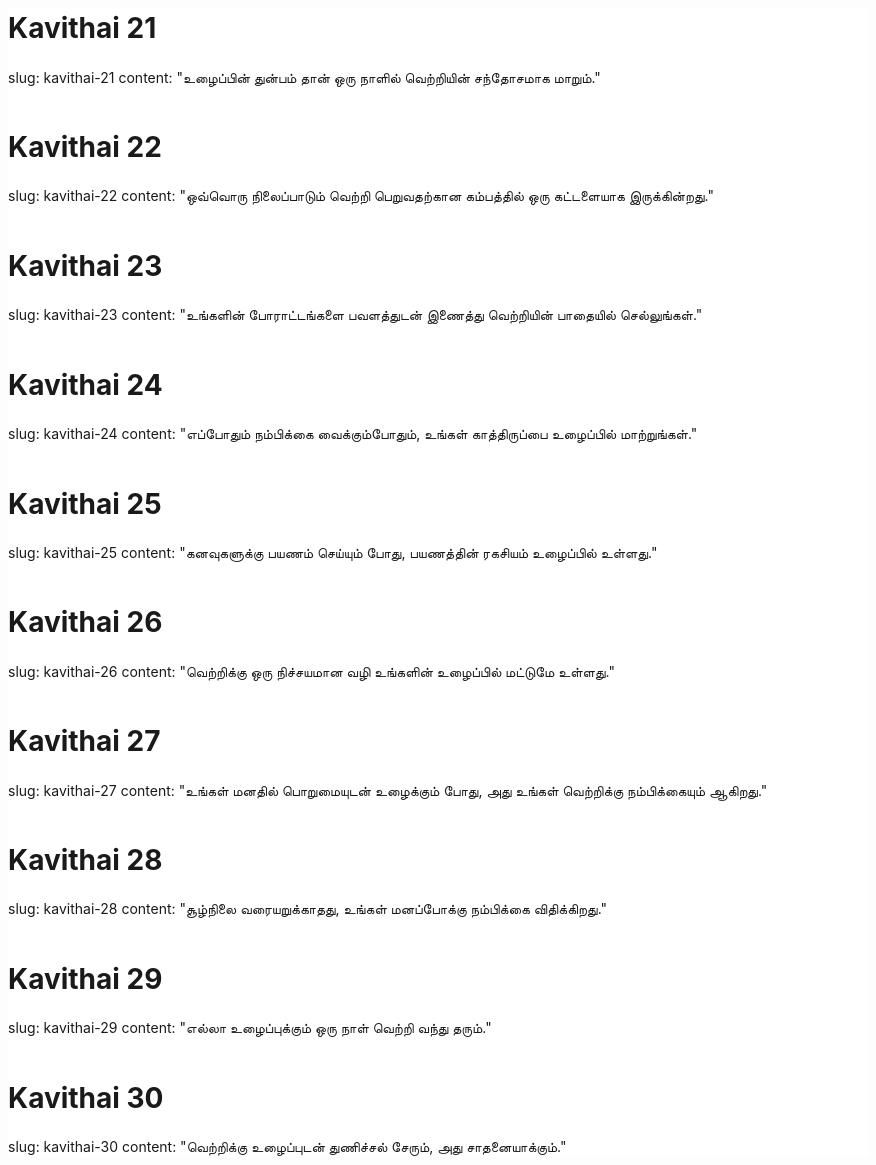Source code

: # Kavithai 21
slug: kavithai-21
content: "உழைப்பின் துன்பம் தான் ஒரு நாளில் வெற்றியின் சந்தோசமாக மாறும்."

# Kavithai 22
slug: kavithai-22
content: "ஒவ்வொரு நிலைப்பாடும் வெற்றி பெறுவதற்கான கம்பத்தில் ஒரு கட்டளையாக இருக்கின்றது."

# Kavithai 23
slug: kavithai-23
content: "உங்களின் போராட்டங்களை பவளத்துடன் இணைத்து வெற்றியின் பாதையில் செல்லுங்கள்."

# Kavithai 24
slug: kavithai-24
content: "எப்போதும் நம்பிக்கை வைக்கும்போதும், உங்கள் காத்திருப்பை உழைப்பில் மாற்றுங்கள்."

# Kavithai 25
slug: kavithai-25
content: "கனவுகளுக்கு பயணம் செய்யும் போது, பயணத்தின் ரகசியம் உழைப்பில் உள்ளது."

# Kavithai 26
slug: kavithai-26
content: "வெற்றிக்கு ஒரு நிச்சயமான வழி உங்களின் உழைப்பில் மட்டுமே உள்ளது."

# Kavithai 27
slug: kavithai-27
content: "உங்கள் மனதில் பொறுமையுடன் உழைக்கும் போது, அது உங்கள் வெற்றிக்கு நம்பிக்கையும் ஆகிறது."

# Kavithai 28
slug: kavithai-28
content: "சூழ்நிலை வரையறுக்காதது, உங்கள் மனப்போக்கு நம்பிக்கை விதிக்கிறது."

# Kavithai 29
slug: kavithai-29
content: "எல்லா உழைப்புக்கும் ஒரு நாள் வெற்றி வந்து தரும்."

# Kavithai 30
slug: kavithai-30
content: "வெற்றிக்கு உழைப்புடன் துணிச்சல் சேரும், அது சாதனையாக்கும்."
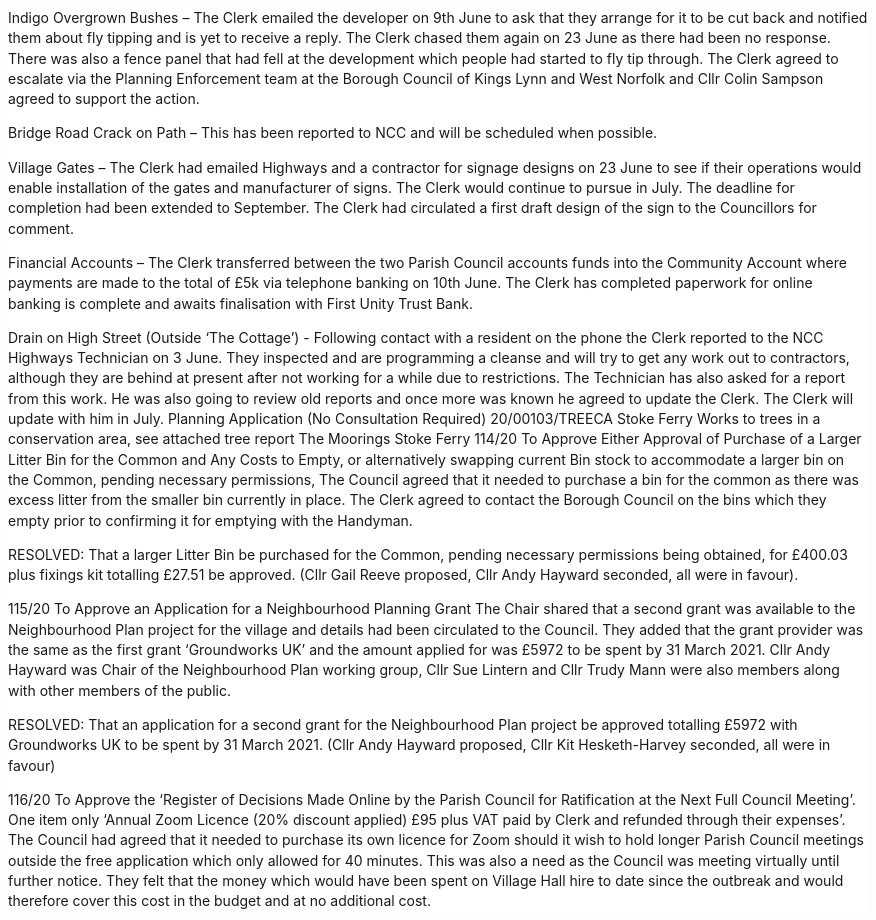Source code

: Indigo Overgrown Bushes – The Clerk emailed the developer on 9th June to ask that they arrange for it to be cut back and notified them about fly tipping and is yet to receive a reply. The Clerk chased them again on 23 June as there had been no response. There was also a fence panel that had fell at the development which people had started to fly tip through. The Clerk agreed to escalate via the Planning Enforcement team at the Borough Council of Kings Lynn and West Norfolk and Cllr Colin Sampson agreed to support the action.

Bridge Road Crack on Path – This has been reported to NCC and will be scheduled when possible.

Village Gates – The Clerk had emailed Highways and a contractor for signage designs on 23 June to see if their operations would enable installation of the gates and manufacturer of signs. The Clerk would continue to pursue in July. The deadline for completion had been extended to September. The Clerk had circulated a first draft design of the sign to the Councillors for comment.

Financial Accounts – The Clerk transferred between the two Parish Council accounts funds into the Community Account where payments are made to the total of £5k via telephone banking on 10th June. The Clerk has completed paperwork for online banking is complete and awaits finalisation with First Unity Trust Bank.

Drain on High Street (Outside ‘The Cottage’) - Following contact with a resident on the phone the Clerk reported to the NCC Highways Technician on 3 June. They inspected and are programming a cleanse and will try to get any work out to contractors, although they are behind at present after not working for a while due to restrictions. The Technician has also asked for a report from this work. He was also going to review old reports and once more was known he agreed to update the Clerk. The Clerk will update with him in July. Planning Application (No Consultation Required) 20/00103/TREECA Stoke Ferry Works to trees in a conservation area, see attached tree report The Moorings Stoke Ferry 114/20 To Approve Either Approval of Purchase of a Larger Litter Bin for the Common and Any Costs to Empty, or alternatively swapping current Bin stock to accommodate a larger bin on the Common, pending necessary permissions, The Council agreed that it needed to purchase a bin for the common as there was excess litter from the smaller bin currently in place. The Clerk agreed to contact the Borough Council on the bins which they empty prior to confirming it for emptying with the Handyman.

RESOLVED: That a larger Litter Bin be purchased for the Common, pending necessary permissions being obtained, for £400.03 plus fixings kit totalling £27.51 be approved. (Cllr Gail Reeve proposed, Cllr Andy Hayward seconded, all were in favour).

115/20 To Approve an Application for a Neighbourhood Planning Grant The Chair shared that a second grant was available to the Neighbourhood Plan project for the village and details had been circulated to the Council. They added that the grant provider was the same as the first grant ‘Groundworks UK’ and the amount applied for was £5972 to be spent by 31 March 2021. Cllr Andy Hayward was Chair of the Neighbourhood Plan working group, Cllr Sue Lintern and Cllr Trudy Mann were also members along with other members of the public.

RESOLVED: That an application for a second grant for the Neighbourhood Plan project be approved totalling £5972 with Groundworks UK to be spent by 31 March 2021. (Cllr Andy Hayward proposed, Cllr Kit Hesketh-Harvey seconded, all were in favour)

116/20 To Approve the ‘Register of Decisions Made Online by the Parish Council for Ratification at the Next Full Council Meeting’. One item only ‘Annual Zoom Licence (20% discount applied) £95 plus VAT paid by Clerk and refunded through their expenses’. The Council had agreed that it needed to purchase its own licence for Zoom should it wish to hold longer Parish Council meetings outside the free application which only allowed for 40 minutes. This was also a need as the Council was meeting virtually until further notice. They felt that the money which would have been spent on Village Hall hire to date since the outbreak and would therefore cover this cost in the budget and at no additional cost.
● ● ● ● ● ● ●
Without any pictures, return the material above exactly.

ANSWER →
Source code

: # Kavithai 21
slug: kavithai-21
content: "உழைப்பின் துன்பம் தான் ஒரு நாளில் வெற்றியின் சந்தோசமாக மாறும்."

# Kavithai 22
slug: kavithai-22
content: "ஒவ்வொரு நிலைப்பாடும் வெற்றி பெறுவதற்கான கம்பத்தில் ஒரு கட்டளையாக இருக்கின்றது."

# Kavithai 23
slug: kavithai-23
content: "உங்களின் போராட்டங்களை பவளத்துடன் இணைத்து வெற்றியின் பாதையில் செல்லுங்கள்."

# Kavithai 24
slug: kavithai-24
content: "எப்போதும் நம்பிக்கை வைக்கும்போதும், உங்கள் காத்திருப்பை உழைப்பில் மாற்றுங்கள்."

# Kavithai 25
slug: kavithai-25
content: "கனவுகளுக்கு பயணம் செய்யும் போது, பயணத்தின் ரகசியம் உழைப்பில் உள்ளது."

# Kavithai 26
slug: kavithai-26
content: "வெற்றிக்கு ஒரு நிச்சயமான வழி உங்களின் உழைப்பில் மட்டுமே உள்ளது."

# Kavithai 27
slug: kavithai-27
content: "உங்கள் மனதில் பொறுமையுடன் உழைக்கும் போது, அது உங்கள் வெற்றிக்கு நம்பிக்கையும் ஆகிறது."

# Kavithai 28
slug: kavithai-28
content: "சூழ்நிலை வரையறுக்காதது, உங்கள் மனப்போக்கு நம்பிக்கை விதிக்கிறது."

# Kavithai 29
slug: kavithai-29
content: "எல்லா உழைப்புக்கும் ஒரு நாள் வெற்றி வந்து தரும்."

# Kavithai 30
slug: kavithai-30
content: "வெற்றிக்கு உழைப்புடன் துணிச்சல் சேரும், அது சாதனையாக்கும்."
Source code

: Indigo Overgrown Bushes – The Clerk emailed the developer on 9th June to ask that they arrange for it to be cut back and notified them about fly tipping and is yet to receive a reply. The Clerk chased them again on 23 June as there had been no response. There was also a fence panel that had fell at the development which people had started to fly tip through. The Clerk agreed to escalate via the Planning Enforcement team at the Borough Council of Kings Lynn and West Norfolk and Cllr Colin Sampson agreed to support the action.

Bridge Road Crack on Path – This has been reported to NCC and will be scheduled when possible.

Village Gates – The Clerk had emailed Highways and a contractor for signage designs on 23 June to see if their operations would enable installation of the gates and manufacturer of signs. The Clerk would continue to pursue in July. The deadline for completion had been extended to September. The Clerk had circulated a first draft design of the sign to the Councillors for comment.

Financial Accounts – The Clerk transferred between the two Parish Council accounts funds into the Community Account where payments are made to the total of £5k via telephone banking on 10th June. The Clerk has completed paperwork for online banking is complete and awaits finalisation with First Unity Trust Bank.

Drain on High Street (Outside ‘The Cottage’) - Following contact with a resident on the phone the Clerk reported to the NCC Highways Technician on 3 June. They inspected and are programming a cleanse and will try to get any work out to contractors, although they are behind at present after not working for a while due to restrictions. The Technician has also asked for a report from this work. He was also going to review old reports and once more was known he agreed to update the Clerk. The Clerk will update with him in July. Planning Application (No Consultation Required) 20/00103/TREECA Stoke Ferry Works to trees in a conservation area, see attached tree report The Moorings Stoke Ferry 114/20 To Approve Either Approval of Purchase of a Larger Litter Bin for the Common and Any Costs to Empty, or alternatively swapping current Bin stock to accommodate a larger bin on the Common, pending necessary permissions, The Council agreed that it needed to purchase a bin for the common as there was excess litter from the smaller bin currently in place. The Clerk agreed to contact the Borough Council on the bins which they empty prior to confirming it for emptying with the Handyman.

RESOLVED: That a larger Litter Bin be purchased for the Common, pending necessary permissions being obtained, for £400.03 plus fixings kit totalling £27.51 be approved. (Cllr Gail Reeve proposed, Cllr Andy Hayward seconded, all were in favour).

115/20 To Approve an Application for a Neighbourhood Planning Grant The Chair shared that a second grant was available to the Neighbourhood Plan project for the village and details had been circulated to the Council. They added that the grant provider was the same as the first grant ‘Groundworks UK’ and the amount applied for was £5972 to be spent by 31 March 2021. Cllr Andy Hayward was Chair of the Neighbourhood Plan working group, Cllr Sue Lintern and Cllr Trudy Mann were also members along with other members of the public.

RESOLVED: That an application for a second grant for the Neighbourhood Plan project be approved totalling £5972 with Groundworks UK to be spent by 31 March 2021. (Cllr Andy Hayward proposed, Cllr Kit Hesketh-Harvey seconded, all were in favour)

116/20 To Approve the ‘Register of Decisions Made Online by the Parish Council for Ratification at the Next Full Council Meeting’. One item only ‘Annual Zoom Licence (20% discount applied) £95 plus VAT paid by Clerk and refunded through their expenses’. The Council had agreed that it needed to purchase its own licence for Zoom should it wish to hold longer Parish Council meetings outside the free application which only allowed for 40 minutes. This was also a need as the Council was meeting virtually until further notice. They felt that the money which would have been spent on Village Hall hire to date since the outbreak and would therefore cover this cost in the budget and at no additional cost.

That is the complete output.